Partitioned Quasi-Newton Approximation for Direct Collocation Methods and Its Application to the Fuel-Optimal Control of a Diesel Engine

1Institute for Dynamic Systems and Control, ETH Zurich, Sonneggstrasse 3, 8092 Zurich, Switzerland
2FPT Motorenforschung AG, Schlossgasse 2, 9320 Arbon, Switzerland

Received 26 November 2013; Revised 17 February 2014; Accepted 18 February 2014; Published 25 March 2014

Academic Editor: M. Montaz Ali

Copyright © 2014 Jonas Asprion et al. This is an open access article distributed under the Creative Commons Attribution License, which permits unrestricted use, distribution, and reproduction in any medium, provided the original work is properly cited.
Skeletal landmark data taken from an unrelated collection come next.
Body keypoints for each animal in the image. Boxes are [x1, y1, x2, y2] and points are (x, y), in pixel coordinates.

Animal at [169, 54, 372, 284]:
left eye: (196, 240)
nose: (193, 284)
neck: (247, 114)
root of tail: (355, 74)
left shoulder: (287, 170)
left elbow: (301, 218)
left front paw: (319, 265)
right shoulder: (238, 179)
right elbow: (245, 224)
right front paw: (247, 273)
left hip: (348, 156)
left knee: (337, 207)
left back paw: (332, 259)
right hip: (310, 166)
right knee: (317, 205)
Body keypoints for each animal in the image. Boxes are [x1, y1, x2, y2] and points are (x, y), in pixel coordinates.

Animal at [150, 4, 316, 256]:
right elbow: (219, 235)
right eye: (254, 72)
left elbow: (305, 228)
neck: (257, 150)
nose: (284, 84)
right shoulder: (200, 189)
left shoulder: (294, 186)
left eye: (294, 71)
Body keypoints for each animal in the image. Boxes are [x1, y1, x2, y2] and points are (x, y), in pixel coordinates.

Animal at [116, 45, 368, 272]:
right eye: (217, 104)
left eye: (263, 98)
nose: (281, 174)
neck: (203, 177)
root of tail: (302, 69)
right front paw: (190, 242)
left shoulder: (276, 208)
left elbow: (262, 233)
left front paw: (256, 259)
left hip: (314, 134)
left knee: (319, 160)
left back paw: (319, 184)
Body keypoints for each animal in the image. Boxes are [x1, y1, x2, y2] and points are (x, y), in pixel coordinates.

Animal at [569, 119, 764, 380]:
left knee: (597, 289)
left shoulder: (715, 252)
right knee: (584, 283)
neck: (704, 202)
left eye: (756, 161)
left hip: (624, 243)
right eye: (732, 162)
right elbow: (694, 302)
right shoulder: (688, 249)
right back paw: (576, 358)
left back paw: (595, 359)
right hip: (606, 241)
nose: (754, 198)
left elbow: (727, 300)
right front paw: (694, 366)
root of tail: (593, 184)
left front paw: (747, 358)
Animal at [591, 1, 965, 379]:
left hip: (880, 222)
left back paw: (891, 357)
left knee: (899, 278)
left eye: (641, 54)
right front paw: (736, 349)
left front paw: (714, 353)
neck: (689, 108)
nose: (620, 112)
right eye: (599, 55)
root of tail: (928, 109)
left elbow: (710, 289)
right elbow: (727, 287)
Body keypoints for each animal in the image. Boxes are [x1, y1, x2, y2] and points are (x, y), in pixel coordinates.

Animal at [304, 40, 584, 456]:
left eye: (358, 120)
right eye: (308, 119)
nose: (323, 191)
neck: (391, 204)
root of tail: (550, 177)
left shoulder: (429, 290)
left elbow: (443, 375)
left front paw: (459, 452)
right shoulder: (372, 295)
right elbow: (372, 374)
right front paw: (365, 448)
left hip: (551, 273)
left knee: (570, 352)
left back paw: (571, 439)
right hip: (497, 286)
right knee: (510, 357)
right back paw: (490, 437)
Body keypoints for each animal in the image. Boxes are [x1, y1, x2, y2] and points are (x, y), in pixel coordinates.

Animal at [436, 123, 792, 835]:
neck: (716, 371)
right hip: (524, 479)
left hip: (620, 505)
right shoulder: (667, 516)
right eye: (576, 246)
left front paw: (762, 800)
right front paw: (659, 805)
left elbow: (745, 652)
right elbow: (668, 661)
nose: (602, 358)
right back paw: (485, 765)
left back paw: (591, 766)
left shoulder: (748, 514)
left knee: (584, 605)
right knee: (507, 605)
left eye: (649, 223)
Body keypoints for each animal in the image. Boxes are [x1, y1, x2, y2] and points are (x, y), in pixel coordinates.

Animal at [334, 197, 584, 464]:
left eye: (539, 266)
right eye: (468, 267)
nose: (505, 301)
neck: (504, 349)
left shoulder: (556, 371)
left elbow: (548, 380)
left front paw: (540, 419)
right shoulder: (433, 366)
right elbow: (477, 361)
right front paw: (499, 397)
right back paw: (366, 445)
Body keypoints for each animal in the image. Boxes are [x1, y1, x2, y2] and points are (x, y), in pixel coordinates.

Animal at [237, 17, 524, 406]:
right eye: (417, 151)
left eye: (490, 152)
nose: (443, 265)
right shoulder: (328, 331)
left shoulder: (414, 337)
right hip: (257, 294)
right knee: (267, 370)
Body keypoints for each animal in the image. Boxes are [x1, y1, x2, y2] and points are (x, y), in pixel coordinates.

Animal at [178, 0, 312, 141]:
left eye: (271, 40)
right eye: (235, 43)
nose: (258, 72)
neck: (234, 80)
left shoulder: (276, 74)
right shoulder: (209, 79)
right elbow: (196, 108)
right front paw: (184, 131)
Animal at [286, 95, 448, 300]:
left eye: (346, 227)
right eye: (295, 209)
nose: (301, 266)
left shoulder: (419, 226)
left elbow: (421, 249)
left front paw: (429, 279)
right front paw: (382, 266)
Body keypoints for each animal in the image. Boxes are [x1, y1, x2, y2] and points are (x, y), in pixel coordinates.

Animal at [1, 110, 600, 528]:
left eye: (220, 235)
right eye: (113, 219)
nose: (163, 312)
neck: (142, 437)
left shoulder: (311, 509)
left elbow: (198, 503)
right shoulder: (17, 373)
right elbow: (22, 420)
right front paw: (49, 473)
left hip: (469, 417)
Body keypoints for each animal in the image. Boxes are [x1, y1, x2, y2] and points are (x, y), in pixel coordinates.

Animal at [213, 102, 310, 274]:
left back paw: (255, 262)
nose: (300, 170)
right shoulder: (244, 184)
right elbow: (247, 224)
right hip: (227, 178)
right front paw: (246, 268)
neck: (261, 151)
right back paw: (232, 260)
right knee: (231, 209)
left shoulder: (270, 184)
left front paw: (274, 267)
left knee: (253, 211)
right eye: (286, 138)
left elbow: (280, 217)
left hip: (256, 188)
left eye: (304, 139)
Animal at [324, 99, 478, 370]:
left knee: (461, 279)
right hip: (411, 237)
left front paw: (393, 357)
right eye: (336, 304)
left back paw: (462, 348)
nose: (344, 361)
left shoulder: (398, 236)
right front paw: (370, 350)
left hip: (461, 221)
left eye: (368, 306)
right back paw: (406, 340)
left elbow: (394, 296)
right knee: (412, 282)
The numerical solution of optimal control problems by direct collocation is a widely used approach. Quasi-Newton approximations of the Hessian of the Lagrangian of the resulting nonlinear program are also common practice. We illustrate that the transcribed problem is separable with respect to the primal variables and propose the application of dense quasi-Newton updates to the small diagonal blocks of the Hessian. This approach resolves memory limitations, preserves the correct sparsity pattern, and generates more accurate curvature information. The effectiveness of this improvement when applied to engineering problems is demonstrated. As an example, the fuel-optimal and emission-constrained control of a turbocharged diesel engine is considered. First results indicate a significantly faster convergence of the nonlinear program solver when the method proposed is used instead of the standard quasi-Newton approximation.